Features March 1, 1999 Issue

Offshore Log:
A Close Call with Underwater Corrosion

For years, we have harangued sailors about the need to do a careful survey of all underwater hardware every time the boat is hauled. Now we'll show you why. This through-hull fitting was removed from a Tartan 40 while it was hauled for bottom paint at the CMO yard in Puerto La Cruz, Venezuela. The boat had a previous history of eating zincs.

Most of the underwater through-hulls on this boat are recessed below the surface of the hull to reduce drag, then faced off with polyester or epoxy putty. On this fitting, which was not puttied over, the owner noticed severe pitting of the exposed surface flange. He managed to remove both the seacock and through-hull without destroying them—no mean feat, in our experience.

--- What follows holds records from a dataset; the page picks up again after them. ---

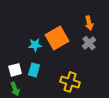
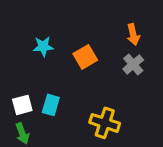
orange square: (57, 38) -> (85, 57), size x0.7
cyan star: (35, 45) -> (43, 46), moved

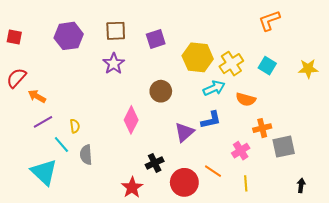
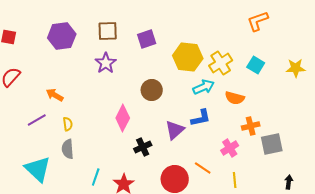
orange arrow: (37, 96) -> (55, 95), moved
cyan line: (61, 144) -> (96, 177), moved, turned 60
gray semicircle: (86, 155) -> (68, 149), moved
black cross: (155, 163) -> (143, 147), moved

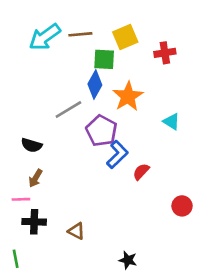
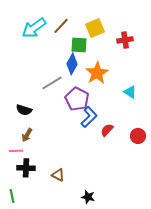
brown line: (80, 34) -> (61, 26), turned -42
red circle: (182, 206) -> (138, 136), moved
black star: (128, 260) -> (88, 197), moved

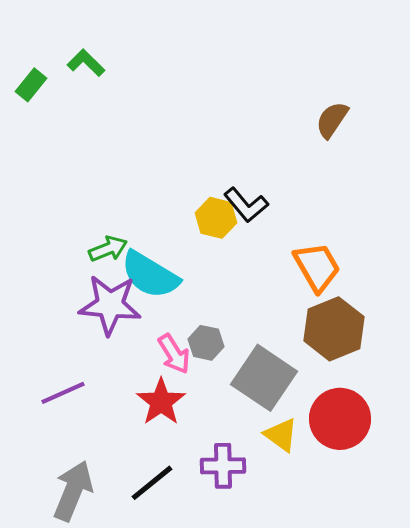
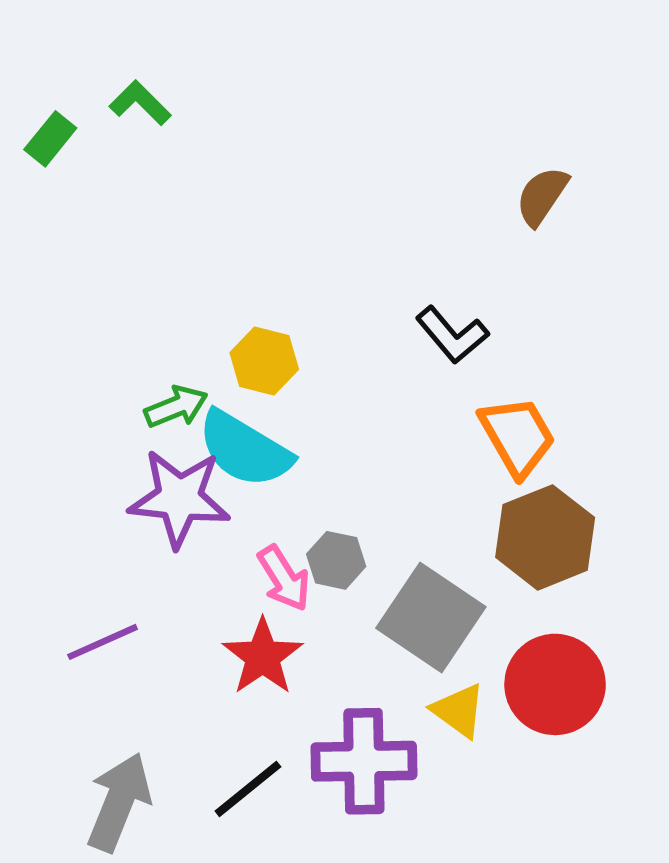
black L-shape: (246, 205) -> (452, 335), moved
yellow hexagon: (216, 218) -> (264, 361), moved
purple cross: (223, 466) -> (364, 761), size x1.4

While the seacock itself showed no apparent degradation, the through-hull fitting was wasted to the point where you could see daylight through the threads, and the flange was almost crumbly. There is little doubt that a good thunk on the seacock would have broken it free on the inside of the boat, resulting in a very large hole under the water. Needless to say, the owner spent some time carefully looking at his other through-hull fittings.

While there are a number of possible causes for radical corrosion in a boat just over a decade old, the end result is the same: significant risk of fitting failure and subsequent sinking.

If your boat is hauled out now, take a couple of hours to carefully examine all pieces of underwater metal. Scrape the bottom paint off anything that looks even remotely suspect, since a few coats of paint could easily mask significant deterioration.